He taught at UNT for a while and once showed up in the newsroom to beg cash from his wife. He’d filled up with gasoline and then discovered he’d forgotten his wallet. He wasn’t sure how much time he had to return with the money before being fetched by the police.

Tom also was director of the Texas Freedom of Information Foundation. That job and those issues meant a lot to him. The organization couldn’t have picked a more fierce warrior in the battle to maintain journalistic freedom.

I remember him most from the daily stories Lanette used to regale me with. They were raising three of his children, two of hers, and one they had together. Their home was a madhouse, and we used to trade stories of hiding olives and chocolates in our underwear drawers from the ravaging appetites of teenagers.

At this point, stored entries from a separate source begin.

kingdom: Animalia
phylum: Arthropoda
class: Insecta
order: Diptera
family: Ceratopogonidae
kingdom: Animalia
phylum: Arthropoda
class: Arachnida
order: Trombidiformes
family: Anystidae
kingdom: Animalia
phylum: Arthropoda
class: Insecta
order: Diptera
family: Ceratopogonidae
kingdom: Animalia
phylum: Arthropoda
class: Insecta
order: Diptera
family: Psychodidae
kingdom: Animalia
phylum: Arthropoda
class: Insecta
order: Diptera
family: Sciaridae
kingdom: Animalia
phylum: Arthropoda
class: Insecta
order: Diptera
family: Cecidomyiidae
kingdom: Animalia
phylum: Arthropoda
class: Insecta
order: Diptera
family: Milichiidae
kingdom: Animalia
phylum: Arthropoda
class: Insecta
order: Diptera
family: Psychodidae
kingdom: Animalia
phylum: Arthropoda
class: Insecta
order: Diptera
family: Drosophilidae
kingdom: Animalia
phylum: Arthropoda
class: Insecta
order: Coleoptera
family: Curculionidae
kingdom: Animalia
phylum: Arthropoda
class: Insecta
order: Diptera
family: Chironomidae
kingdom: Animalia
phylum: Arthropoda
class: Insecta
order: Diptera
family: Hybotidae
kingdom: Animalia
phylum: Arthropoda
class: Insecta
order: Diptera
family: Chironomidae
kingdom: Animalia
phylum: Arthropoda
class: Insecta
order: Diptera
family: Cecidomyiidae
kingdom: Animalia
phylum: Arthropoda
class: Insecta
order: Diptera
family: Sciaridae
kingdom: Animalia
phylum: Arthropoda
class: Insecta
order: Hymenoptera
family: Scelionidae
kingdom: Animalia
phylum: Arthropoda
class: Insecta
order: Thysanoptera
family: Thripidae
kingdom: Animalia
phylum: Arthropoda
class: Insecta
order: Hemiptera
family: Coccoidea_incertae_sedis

When money was tight, Tom supplemented finances by carrying a paper route. It was always about the news for him.

After Cecil Shuford died, his children were preparing the house for sale. Lanette called me one Saturday morning. She asked if I would like to have some of Pop Shuford’s tulip bulbs. Of course I did. What newspaper writer wouldn’t be honored to have them?

So I joined Tom and Lanette at the house, digging up the bulbs and carrying them home to plant in my own yard. I called my tiny plot the “Cecil Shuford Memorial Tulip Garden.”

On a day in early spring when I started over to UNT to accept a Cecil C. Shuford award from the journalism department, I walked outside to discover that the tulips were blooming. Then I called Tom and Lanette to share the news.

I can’t remember what year we went to the Halloween party together. It was long enough ago that I still looked good in my Cleopatra costume. I talked Richard into wearing a toga and some sort of plastic wreath on his head. A sheet is not an easy thing to keep from falling off a skinny frame like his was, and we had a couple of near misses and a few emergency rewrappings as the evening wore on.

I cannot recall what the hostess wore. I know there were witches and scarecrows and the requisite male pregnant nun. I don’t even remember what Lanette had on. But Tom — how can you forget the sight of a bespeckled, hirsute, scholarly man with chest hair peeking out of his shell-pink leotard?

Tom was a journalistic hardliner, a grammar Nazi, a comma curmudgeon. He was feared and sometimes hated by students who nevertheless became better writers because of his pedantic purism when it came to the inverted pyramid.

I shall remember him in terms of flame-red tulips and Swan Lake.